High-Performance Voltammetric Aptasensing Platform for Ultrasensitive Detection of Bisphenol A as an Environmental Pollutant

Abstract

Bisphenol A (BPA) as a pervasive endocrine-disrupting compound (EDC) has been shown to cause multiple detrimental effects including cardiovascular disorders, pregnancy complications, obesity, glucose metabolism disorders, and reproductive toxicity even at a concentration as low as tolerable daily intake (TDI) (4 μg/kg/day). In the present study, a novel ultra-sensitive, electrochemical aptasensor was designed using a screen-printed carbon electrode (SPCE) modified by gold nanoparticles (Au NPs) conjugated to thiolated aptamers for accurate determination of BPA in biological, industrial and environmental samples. To characterize the electrochemical properties of the aptasensor, cyclic voltammetry (CV) and electrochemical impedance spectroscopy (EIS) were implemented. Detection of BPA was also performed through differential pulse voltammetry (DPV) in [Fe(CN)₆]^3-/4- electrolyte solution. Under optimum condition, the present electrochemical aptasensor demonstrated an outstanding linear response in the concentration range of 1 pM to 10 nM with a remarkably low limit of detection of 0.113 pM. Due to the superb affinity between anti-BPA aptamers and BPA molecules, the designed aptasensor did not show any significant interaction with other analytes in real samples. Also, fabricated biosensor remained perfectly stable in long-term storage. The analytical results of the fabricated aptasensor are well compatible with those obtained by the ELISA method, indicating the trustworthiness and reasonable accuracy of the application of aptasensor in real samples. Overall, the proposed aptasensor would be a credible and economical method of precise, reproducible, and highly selective detection of minimum levels of BPA in food containers and clinical samples. This would be a promising strategy to enhance the safety of food products and reduce the risk of BPA daily exposure.

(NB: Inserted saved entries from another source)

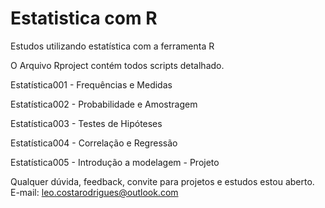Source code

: # Estatistica com R
Estudos utilizando estatística com a ferramenta R 

O Arquivo Rproject contém todos scripts detalhado.

Estatística001 - Frequências e Medidas

Estatística002 - Probabilidade e Amostragem

Estatística003 - Testes de Hipóteses

Estatística004 - Correlação e Regressão

Estatística005 - Introdução a modelagem - Projeto

Qualquer dúvida, feedback, convite para projetos e estudos estou aberto.  
E-mail: leo.costarodrigues@outlook.com
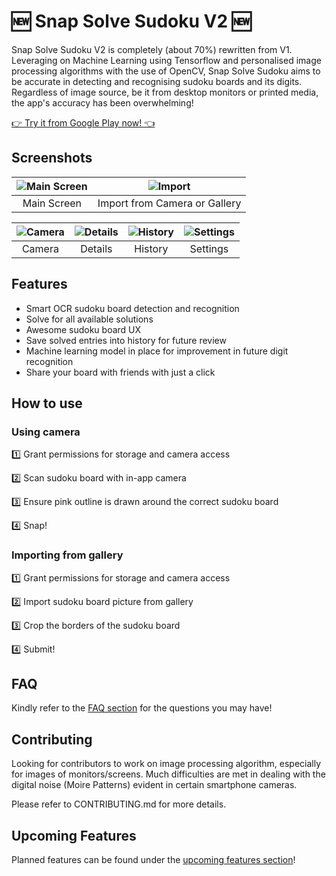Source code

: # 🆕 Snap Solve Sudoku V2 🆕

Snap Solve Sudoku V2 is completely (about 70%) rewritten from V1. Leveraging on Machine Learning using Tensorflow and personalised image processing algorithms with the use of OpenCV, Snap Solve Sudoku aims to be accurate in detecting and recognising sudoku boards and its digits. Regardless of image source, be it from desktop monitors or printed media, the app's accuracy has been overwhelming!

[👉 Try it from Google Play now! 👈](https://play.google.com/store/apps/details?id=com.beebeeoii.snapsolvesudoku)

## Screenshots

| ![Main Screen](../v2/screenshots/main_screen.jpg) | ![Import](../v2/screenshots/import.jpg) |
|:-------------------:|:--------------:|
| Main Screen | Import from Camera or Gallery |

| ![Camera](../v2/screenshots/camera.jpg) | ![Details](../v2/screenshots/details.jpg) | ![History](../v2/screenshots/history.jpg) | ![Settings](../v2/screenshots/settings.jpg) |
|:--------------:|:---------------:|:---------------:|:----------------:|
| Camera         | Details         | History         | Settings         |

## Features

- Smart OCR sudoku board detection and recognition
- Solve for all available solutions
- Awesome sudoku board UX
- Save solved entries into history for future review
- Machine learning model in place for improvement in future digit recognition
- Share your board with friends with just a click

## How to use

### Using camera

1️⃣ Grant permissions for storage and camera access

2️⃣ Scan sudoku board with in-app camera

3️⃣ Ensure pink outline is drawn around the correct sudoku board

4️⃣ Snap!

### Importing from gallery

1️⃣ Grant permissions for storage and camera access

2️⃣ Import sudoku board picture from gallery

3️⃣ Crop the borders of the sudoku board

4️⃣ Submit!

## FAQ

Kindly refer to the [FAQ section](FAQ.md) for the questions you may have!

## Contributing

Looking for contributors to work on image processing algorithm, especially for images of monitors/screens. Much difficulties are met in dealing with the digital noise (Moire Patterns) evident in certain smartphone cameras.

Please refer to CONTRIBUTING.md for more details.

## Upcoming Features

Planned features can be found under the [upcoming features section](UPCOMING_FEATURES.md)!
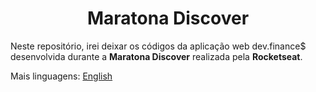 <h1 align="center">Maratona Discover</h1>

Neste repositório, irei deixar os códigos da aplicação web dev.finance$ desenvolvida durante a **Maratona Discover** realizada pela **Rocketseat**.

Mais linguagens: [English](https://github.com/vitorjungles/discover-marathon/blob/master/en.md)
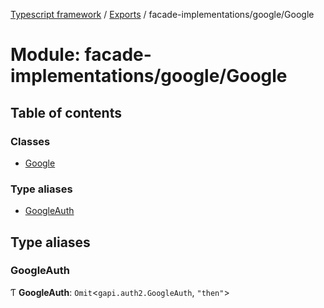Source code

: [Typescript framework](../index.md) / [Exports](../modules.md) / facade-implementations/google/Google

# Module: facade-implementations/google/Google

## Table of contents

### Classes

- [Google](../classes/facade_implementations_google_Google.Google.md)

### Type aliases

- [GoogleAuth](facade_implementations_google_Google.md#googleauth)

## Type aliases

### GoogleAuth

Ƭ **GoogleAuth**: `Omit`<`gapi.auth2.GoogleAuth`, ``"then"``\>
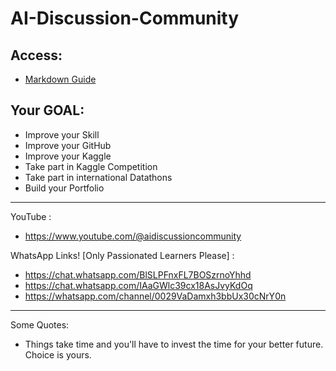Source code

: # AI-Discussion-Community

## Access:
* [Markdown Guide](https://colab.research.google.com/notebooks/markdown_guide.ipynb)

## Your GOAL: 
* Improve your Skill
* Improve your GitHub
* Improve your Kaggle
* Take part in Kaggle Competition
* Take part in international Datathons
* Build your Portfolio

-------------
YouTube :  

- https://www.youtube.com/@aidiscussioncommunity

WhatsApp Links! [Only Passionated Learners Please] :  

- https://chat.whatsapp.com/BlSLPFnxFL7BOSzrnoYhhd
- https://chat.whatsapp.com/IAaGWlc39cx18AsJvyKdOq
- https://whatsapp.com/channel/0029VaDamxh3bbUx30cNrY0n
-------------
Some Quotes:

- Things take time and you'll have to invest the time for your better future. Choice is yours. 

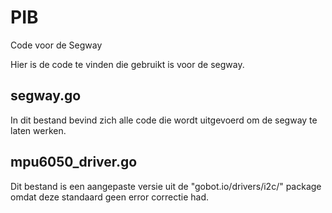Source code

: # PIB
Code voor de Segway

Hier is de code te vinden die gebruikt is voor de segway.

## segway.go
In dit bestand bevind zich alle code die wordt uitgevoerd om de segway te laten werken.

## mpu6050_driver.go
Dit bestand is een aangepaste versie uit de "gobot.io/drivers/i2c/" package omdat deze standaard geen error correctie had.

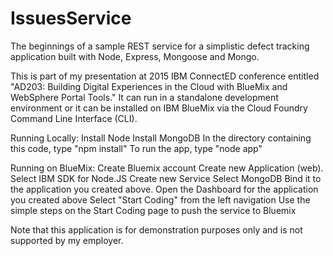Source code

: # IssuesService
The beginnings of a sample REST service for a simplistic defect tracking application built with Node, Express, Mongoose and Mongo.

This is part of my presentation at 2015 IBM ConnectED conference entitled  "AD203: Building Digital Experiences in the Cloud with BlueMix and WebSphere Portal Tools."  It can run in a standalone development environment or it can be installed on IBM BlueMix via the Cloud Foundry Command Line Interface (CLI).

Running Locally:
Install Node
Install MongoDB
In the directory containing this code, type "npm install"
To run the app, type "node app"

Running on BlueMix:
Create Bluemix account
Create new Application (web). 
Select IBM SDK for Node.JS
Create new Service
Select MongoDB
Bind it to the application you created above.
Open the Dashboard for the application you created above
Select "Start Coding" from the left navigation
Use the simple steps on the Start Coding page to push the service to Bluemix

Note that this application is for demonstration purposes only and is not supported by my employer.  



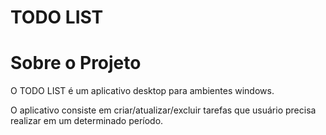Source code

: # TODO LIST

# Sobre o Projeto

O TODO LIST é um aplicativo desktop para ambientes windows.

O aplicativo consiste em criar/atualizar/excluir tarefas que usuário precisa realizar em um determinado período.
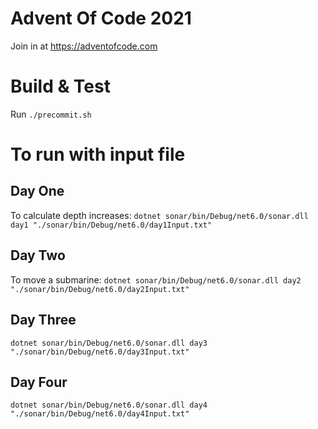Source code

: # Advent Of Code 2021

Join in at https://adventofcode.com

# Build & Test

Run `./precommit.sh`

# To run with input file


## Day One
To calculate depth increases:
`dotnet sonar/bin/Debug/net6.0/sonar.dll day1 "./sonar/bin/Debug/net6.0/day1Input.txt"`

## Day Two
To move a submarine:
`dotnet sonar/bin/Debug/net6.0/sonar.dll day2 "./sonar/bin/Debug/net6.0/day2Input.txt"`

## Day Three
`dotnet sonar/bin/Debug/net6.0/sonar.dll day3 "./sonar/bin/Debug/net6.0/day3Input.txt"`

## Day Four
`dotnet sonar/bin/Debug/net6.0/sonar.dll day4 "./sonar/bin/Debug/net6.0/day4Input.txt"`

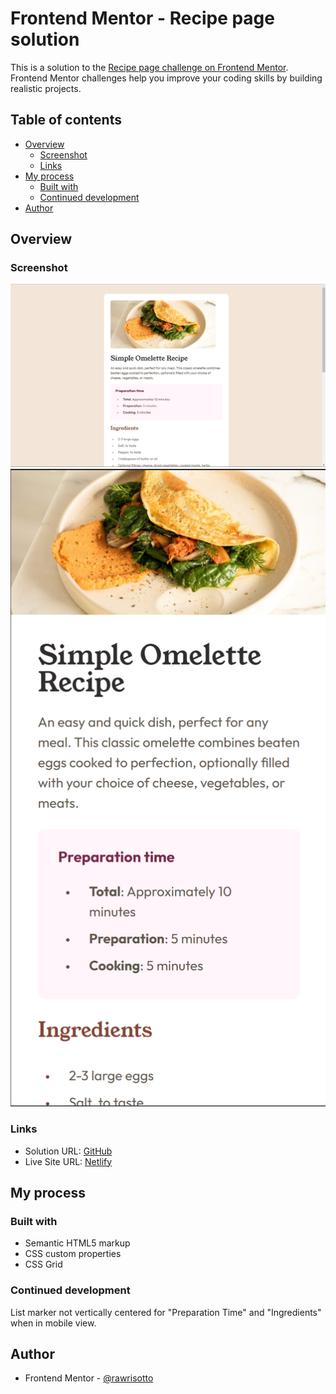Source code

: # Frontend Mentor - Recipe page solution

This is a solution to the [Recipe page challenge on Frontend Mentor](https://www.frontendmentor.io/challenges/recipe-page-KiTsR8QQKm). Frontend Mentor challenges help you improve your coding skills by building realistic projects. 

## Table of contents

- [Overview](#overview)
  - [Screenshot](#screenshot)
  - [Links](#links)
- [My process](#my-process)
  - [Built with](#built-with)
  - [Continued development](#continued-development)
- [Author](#author)

## Overview

### Screenshot

![desktop-solution](./design/desktop-solution.png)
![mobile-solution](./design/mobile-solution.png)

### Links

- Solution URL: [GitHub](https://github.com/rawrisotto/recipe-page-main/tree/main)
- Live Site URL: [Netlify](https://65ac9503f20cd11da57673ab--grand-elf-339f06.netlify.app/)

## My process

### Built with

- Semantic HTML5 markup
- CSS custom properties
- CSS Grid

### Continued development

List marker not vertically centered for "Preparation Time" and "Ingredients" when in mobile view.

## Author

- Frontend Mentor - [@rawrisotto](https://www.frontendmentor.io/profile/rawrisotto)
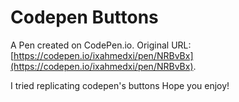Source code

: # Codepen Buttons

A Pen created on CodePen.io. Original URL: [https://codepen.io/ixahmedxi/pen/NRBvBx](https://codepen.io/ixahmedxi/pen/NRBvBx).

I tried replicating codepen's buttons
Hope you enjoy!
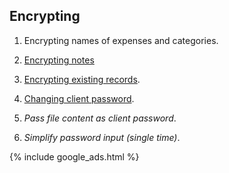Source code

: 
## Encrypting

1. Encrypting names of expenses and categories.

1. [Encrypting notes](https://github.com/dvmorozov/expenses/issues/130)

1. [Encrypting existing records](https://github.com/dvmorozov/expenses/issues/91).

1. [Changing client password](https://github.com/dvmorozov/expenses/issues/90).

1. *Pass file content as client password*.

1. *Simplify password input (single time)*.

{% include google_ads.html %}
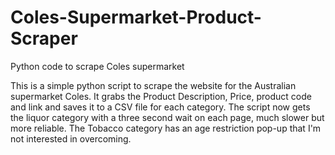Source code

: # Coles-Supermarket-Product-Scraper
Python code to scrape Coles supermarket

This is a simple python script to scrape the website for the Australian supermarket Coles. It grabs the Product Description, Price, product code and link and saves it to a CSV file for each category. The script now gets the liquor category with a three second wait on each page, much slower but more reliable. 
The Tobacco category has an age restriction pop-up that I'm not interested in overcoming.
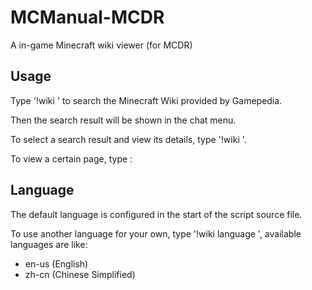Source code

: # MCManual-MCDR
A in-game Minecraft wiki viewer (for MCDR)

## Usage

Type '!wiki <keywords>' to search the Minecraft Wiki provided by Gamepedia.

Then the search result will be shown in the chat menu.

To select a search result and view its details, type '!wiki <number>'.

To view a certain page, type :


## Language

The default language is configured in the start of the script source file.

To use another language for your own, type '!wiki language <lang>', available languages are like:
  - en-us (English)
  - zh-cn (Chinese Simplified)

Keywords: bisphenol A; electrochemical aptasensor; endocrine-disrupting compounds; environmental pollutant; toxicology.

SCHEME 1

The schematic representation of the electrochemical aptasensor fabrication procedure for the detection of BPA.

FIGURE 1

FESEM images of unmodified SPCE (A) and modified (AuNPs) SCPE (B) using electrodeposition method (5 mM HAuCl₄ in 0.5 M H₂SO₄; time: 200 s).

FIGURE 2

Cyclic voltammograms of the untreated SPCE (A), AuNPs/SPCE (B), aptamer/AuNPs/SPCE (C), MCH/aptamer/AuNPs/SPCE (D) and BPA (100 pM)/MCH/aptamer/AuNPs/SPCE (E) in 0.1 M PBS (pH 7.5) containing [Fe(CN)₆]^3–/4–/KCl (5 mM/0.1 M) electrolyte solution.

FIGURE 3

Nyquist spectra of EIS data for intact SPCE (A), AuNPs/SPCE (B), aptamer/AuNPs/SPCE (C), MCH/aptamer/AuNPs/SPCE (D) and BPA (100 pM)/MCH/aptamer/AuNPs/SPCE (E) in 0.1 M PBS (pH 7.4) containing [Fe(CN)₆]^3–/4–/KCl (5 mM/0.1 M) electrolyte solution. The Randles equivalent circuit was employed to model the electrochemical impedance data, (R_s: solution resistance; C_dl: double layer capacitance; R_ct: charge transfer resistance, W: Warburg impedance).

FIGURE 4

(A) DPV peaks of the fabricated aptasensor measuring various BPA concentrations [0, 1, 10, 50, 100 pM, 1 and 10 nM] in 0.1 M PBS (pH 7.5) containing [Fe(CN)₆]^3–/4–/KCl (5 mM/0.1 M) electrolyte solution. (B) BPA standard calibration curve in PBS (0.1 M), the error bars represent the standard deviation of three consecutive measurements.

FIGURE 5

Specificity evaluation of the proposed aptasensor for 100 pM BPA by comparing its DPV signals to 1 nM of well-known interfering agents, including 6F-BPA, HBPA, BPB, and estradiol and the mixture. Error bars represent standard deviations of three sets of parallel experiments.

FIGURE 6

The calibration curve of the designed aptasensor after incubation with various spiked concentrations of BPA in plasma samples. The inset depicts the linear relationship between DPV peak current response and BPA concentration. The error bars indicate the standard deviation of triplicate experiments.